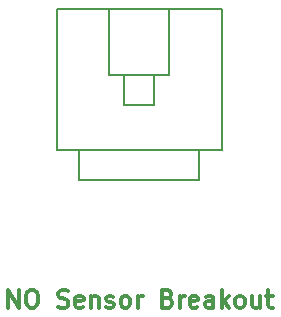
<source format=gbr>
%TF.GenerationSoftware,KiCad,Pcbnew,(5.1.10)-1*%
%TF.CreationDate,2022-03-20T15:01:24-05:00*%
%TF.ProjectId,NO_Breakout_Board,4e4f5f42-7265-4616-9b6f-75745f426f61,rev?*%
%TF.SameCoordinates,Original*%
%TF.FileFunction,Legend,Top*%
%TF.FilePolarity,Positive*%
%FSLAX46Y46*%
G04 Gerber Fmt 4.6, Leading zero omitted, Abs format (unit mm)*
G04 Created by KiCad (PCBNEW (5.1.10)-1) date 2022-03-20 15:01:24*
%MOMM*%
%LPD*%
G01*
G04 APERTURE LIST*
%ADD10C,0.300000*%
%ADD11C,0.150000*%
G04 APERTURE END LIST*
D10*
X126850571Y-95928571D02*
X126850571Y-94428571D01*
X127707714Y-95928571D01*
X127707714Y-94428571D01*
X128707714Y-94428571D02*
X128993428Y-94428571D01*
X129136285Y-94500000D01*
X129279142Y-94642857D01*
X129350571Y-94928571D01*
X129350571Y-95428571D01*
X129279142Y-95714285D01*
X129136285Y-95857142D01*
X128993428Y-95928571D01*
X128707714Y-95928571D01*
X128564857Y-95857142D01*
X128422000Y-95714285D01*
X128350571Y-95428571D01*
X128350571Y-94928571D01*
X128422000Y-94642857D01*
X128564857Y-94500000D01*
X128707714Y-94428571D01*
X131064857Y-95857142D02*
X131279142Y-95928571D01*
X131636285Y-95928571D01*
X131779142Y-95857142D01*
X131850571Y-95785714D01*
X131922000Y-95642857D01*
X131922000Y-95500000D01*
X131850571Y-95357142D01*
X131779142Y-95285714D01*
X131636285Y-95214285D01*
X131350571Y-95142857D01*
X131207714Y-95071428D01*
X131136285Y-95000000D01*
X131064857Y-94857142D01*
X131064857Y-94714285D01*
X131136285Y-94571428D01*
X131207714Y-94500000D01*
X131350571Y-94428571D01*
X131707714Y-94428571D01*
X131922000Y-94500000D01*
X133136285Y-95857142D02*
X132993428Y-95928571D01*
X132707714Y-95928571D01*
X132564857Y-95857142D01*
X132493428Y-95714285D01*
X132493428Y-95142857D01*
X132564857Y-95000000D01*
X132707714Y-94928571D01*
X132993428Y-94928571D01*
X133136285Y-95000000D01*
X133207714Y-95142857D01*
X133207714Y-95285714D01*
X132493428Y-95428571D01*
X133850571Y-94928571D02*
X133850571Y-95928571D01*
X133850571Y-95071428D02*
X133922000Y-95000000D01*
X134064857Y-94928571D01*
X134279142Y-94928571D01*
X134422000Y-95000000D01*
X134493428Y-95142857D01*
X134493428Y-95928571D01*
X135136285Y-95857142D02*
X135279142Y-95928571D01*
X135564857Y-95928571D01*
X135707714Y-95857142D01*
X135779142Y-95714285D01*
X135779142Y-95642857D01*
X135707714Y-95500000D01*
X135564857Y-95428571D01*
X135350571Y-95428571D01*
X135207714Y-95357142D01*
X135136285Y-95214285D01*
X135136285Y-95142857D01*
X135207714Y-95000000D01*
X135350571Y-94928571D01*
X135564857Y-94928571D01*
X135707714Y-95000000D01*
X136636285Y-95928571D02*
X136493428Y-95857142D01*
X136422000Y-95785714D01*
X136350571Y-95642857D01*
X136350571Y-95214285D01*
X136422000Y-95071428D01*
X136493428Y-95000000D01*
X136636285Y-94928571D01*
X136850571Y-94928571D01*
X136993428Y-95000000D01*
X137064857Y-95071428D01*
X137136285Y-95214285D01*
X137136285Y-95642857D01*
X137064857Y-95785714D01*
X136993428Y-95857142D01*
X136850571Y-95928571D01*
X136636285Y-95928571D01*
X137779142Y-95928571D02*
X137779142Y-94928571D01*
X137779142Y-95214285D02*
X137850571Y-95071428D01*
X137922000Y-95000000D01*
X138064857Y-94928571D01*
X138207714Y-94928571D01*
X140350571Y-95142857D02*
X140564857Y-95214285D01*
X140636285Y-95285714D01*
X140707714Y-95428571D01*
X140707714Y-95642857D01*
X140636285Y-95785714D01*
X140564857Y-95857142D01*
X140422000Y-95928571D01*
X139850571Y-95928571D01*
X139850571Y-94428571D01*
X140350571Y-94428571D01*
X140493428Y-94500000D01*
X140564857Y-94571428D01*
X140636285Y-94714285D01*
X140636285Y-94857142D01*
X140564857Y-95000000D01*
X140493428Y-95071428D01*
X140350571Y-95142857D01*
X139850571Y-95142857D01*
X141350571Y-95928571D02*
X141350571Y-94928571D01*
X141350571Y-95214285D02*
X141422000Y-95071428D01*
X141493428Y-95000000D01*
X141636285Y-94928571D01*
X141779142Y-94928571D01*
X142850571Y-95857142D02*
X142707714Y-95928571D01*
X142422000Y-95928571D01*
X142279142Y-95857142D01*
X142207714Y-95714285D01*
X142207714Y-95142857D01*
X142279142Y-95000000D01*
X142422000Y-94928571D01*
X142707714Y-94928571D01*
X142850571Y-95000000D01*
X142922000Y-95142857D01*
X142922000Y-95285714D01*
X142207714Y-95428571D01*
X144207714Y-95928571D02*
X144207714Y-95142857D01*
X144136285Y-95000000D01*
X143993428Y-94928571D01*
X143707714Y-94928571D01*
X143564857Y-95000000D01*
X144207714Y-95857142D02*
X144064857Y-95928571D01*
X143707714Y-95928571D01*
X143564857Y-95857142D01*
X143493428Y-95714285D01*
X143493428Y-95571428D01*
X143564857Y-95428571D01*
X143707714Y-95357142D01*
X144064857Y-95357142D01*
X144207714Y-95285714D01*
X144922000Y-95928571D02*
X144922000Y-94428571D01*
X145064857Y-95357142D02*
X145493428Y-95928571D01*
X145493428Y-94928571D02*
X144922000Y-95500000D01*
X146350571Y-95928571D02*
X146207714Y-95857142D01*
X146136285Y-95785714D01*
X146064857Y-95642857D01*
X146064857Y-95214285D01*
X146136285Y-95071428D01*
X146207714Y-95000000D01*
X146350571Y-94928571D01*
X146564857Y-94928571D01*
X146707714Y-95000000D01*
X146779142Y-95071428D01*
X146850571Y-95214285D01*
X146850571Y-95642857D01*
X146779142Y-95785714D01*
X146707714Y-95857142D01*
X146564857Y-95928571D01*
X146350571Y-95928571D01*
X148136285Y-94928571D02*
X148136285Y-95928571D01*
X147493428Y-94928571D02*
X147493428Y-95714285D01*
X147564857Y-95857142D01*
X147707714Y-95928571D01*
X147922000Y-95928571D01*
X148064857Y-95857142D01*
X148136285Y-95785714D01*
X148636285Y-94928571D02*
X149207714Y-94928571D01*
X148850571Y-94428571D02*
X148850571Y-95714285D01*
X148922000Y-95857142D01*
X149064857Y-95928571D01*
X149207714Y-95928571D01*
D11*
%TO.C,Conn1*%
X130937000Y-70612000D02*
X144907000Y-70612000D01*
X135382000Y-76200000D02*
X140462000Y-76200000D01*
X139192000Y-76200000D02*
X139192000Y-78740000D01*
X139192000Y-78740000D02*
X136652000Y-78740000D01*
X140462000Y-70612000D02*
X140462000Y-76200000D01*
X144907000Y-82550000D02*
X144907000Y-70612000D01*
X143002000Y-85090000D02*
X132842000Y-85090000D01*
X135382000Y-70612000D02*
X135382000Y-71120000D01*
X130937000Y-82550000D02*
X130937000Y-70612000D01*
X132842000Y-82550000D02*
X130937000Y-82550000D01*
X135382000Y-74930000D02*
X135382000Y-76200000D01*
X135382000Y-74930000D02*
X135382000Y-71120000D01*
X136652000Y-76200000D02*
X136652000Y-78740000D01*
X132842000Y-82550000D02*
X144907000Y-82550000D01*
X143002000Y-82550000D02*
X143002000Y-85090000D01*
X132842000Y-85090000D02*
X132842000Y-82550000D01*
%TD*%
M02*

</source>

########

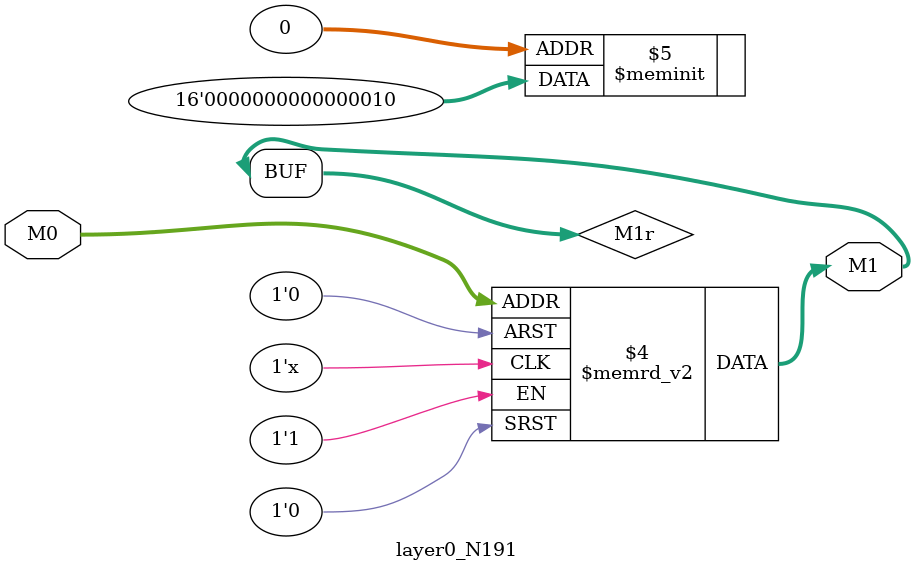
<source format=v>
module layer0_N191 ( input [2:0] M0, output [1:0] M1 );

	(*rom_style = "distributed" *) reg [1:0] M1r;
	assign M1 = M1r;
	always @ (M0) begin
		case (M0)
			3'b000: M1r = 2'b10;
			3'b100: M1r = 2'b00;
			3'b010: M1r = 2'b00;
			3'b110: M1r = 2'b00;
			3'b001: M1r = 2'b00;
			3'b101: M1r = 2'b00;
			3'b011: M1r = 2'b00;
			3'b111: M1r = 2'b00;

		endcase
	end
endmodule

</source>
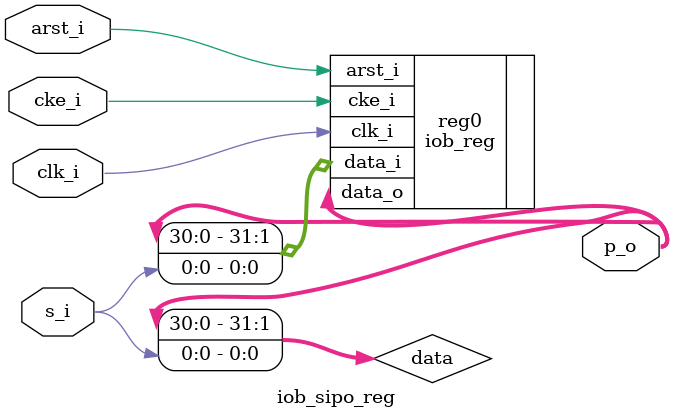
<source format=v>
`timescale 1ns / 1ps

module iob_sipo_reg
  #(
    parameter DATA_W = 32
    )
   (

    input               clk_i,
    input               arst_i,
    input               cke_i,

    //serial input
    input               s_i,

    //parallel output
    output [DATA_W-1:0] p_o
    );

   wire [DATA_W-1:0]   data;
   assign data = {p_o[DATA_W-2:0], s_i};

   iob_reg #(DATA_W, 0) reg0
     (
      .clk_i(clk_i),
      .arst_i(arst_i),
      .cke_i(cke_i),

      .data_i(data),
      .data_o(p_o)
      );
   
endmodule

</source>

########

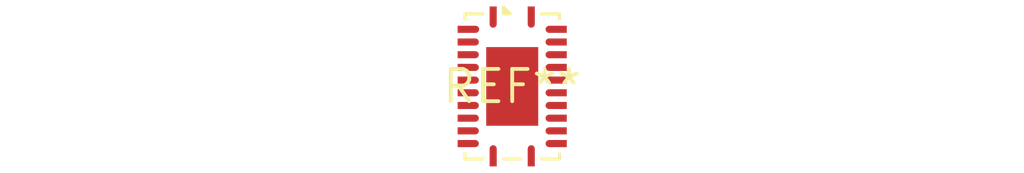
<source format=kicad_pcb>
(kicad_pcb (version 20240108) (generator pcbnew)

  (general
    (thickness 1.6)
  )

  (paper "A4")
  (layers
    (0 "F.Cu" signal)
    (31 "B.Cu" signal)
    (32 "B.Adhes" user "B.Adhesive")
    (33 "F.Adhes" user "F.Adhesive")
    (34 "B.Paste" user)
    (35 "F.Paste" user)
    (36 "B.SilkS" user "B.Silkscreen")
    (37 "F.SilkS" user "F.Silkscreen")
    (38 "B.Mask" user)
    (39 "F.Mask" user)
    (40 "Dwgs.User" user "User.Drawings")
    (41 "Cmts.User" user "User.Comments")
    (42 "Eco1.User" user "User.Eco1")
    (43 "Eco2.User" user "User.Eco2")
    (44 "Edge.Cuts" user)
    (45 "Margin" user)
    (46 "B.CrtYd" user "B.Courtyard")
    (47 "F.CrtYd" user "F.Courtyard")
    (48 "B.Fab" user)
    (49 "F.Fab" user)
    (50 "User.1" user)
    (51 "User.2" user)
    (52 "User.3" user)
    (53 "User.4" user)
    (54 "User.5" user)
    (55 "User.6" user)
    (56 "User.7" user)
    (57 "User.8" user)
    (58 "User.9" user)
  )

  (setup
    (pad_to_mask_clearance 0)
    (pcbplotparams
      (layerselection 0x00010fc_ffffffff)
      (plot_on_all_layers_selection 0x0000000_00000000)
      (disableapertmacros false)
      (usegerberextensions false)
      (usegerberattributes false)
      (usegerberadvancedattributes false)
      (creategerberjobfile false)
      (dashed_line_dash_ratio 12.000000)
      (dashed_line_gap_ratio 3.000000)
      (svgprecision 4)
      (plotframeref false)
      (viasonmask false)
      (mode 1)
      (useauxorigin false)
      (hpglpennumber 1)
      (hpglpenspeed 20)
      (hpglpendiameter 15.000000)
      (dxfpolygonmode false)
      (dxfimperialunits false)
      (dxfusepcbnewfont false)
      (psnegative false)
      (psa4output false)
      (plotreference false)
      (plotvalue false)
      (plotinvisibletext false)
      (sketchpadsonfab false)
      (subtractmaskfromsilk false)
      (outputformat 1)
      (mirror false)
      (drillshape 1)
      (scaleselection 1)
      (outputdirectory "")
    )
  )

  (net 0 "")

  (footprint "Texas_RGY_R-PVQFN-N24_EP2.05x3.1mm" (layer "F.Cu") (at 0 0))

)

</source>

########

Task statement:
The required answer is the exact run of lines above starting at the line with "X130937000Y-70612000D02*" and ending at the line with "X130937000Y-70612000D01*", with both ends present.

Solution for this task:
X130937000Y-70612000D02*
X144907000Y-70612000D01*
X135382000Y-76200000D02*
X140462000Y-76200000D01*
X139192000Y-76200000D02*
X139192000Y-78740000D01*
X139192000Y-78740000D02*
X136652000Y-78740000D01*
X140462000Y-70612000D02*
X140462000Y-76200000D01*
X144907000Y-82550000D02*
X144907000Y-70612000D01*
X143002000Y-85090000D02*
X132842000Y-85090000D01*
X135382000Y-70612000D02*
X135382000Y-71120000D01*
X130937000Y-82550000D02*
X130937000Y-70612000D01*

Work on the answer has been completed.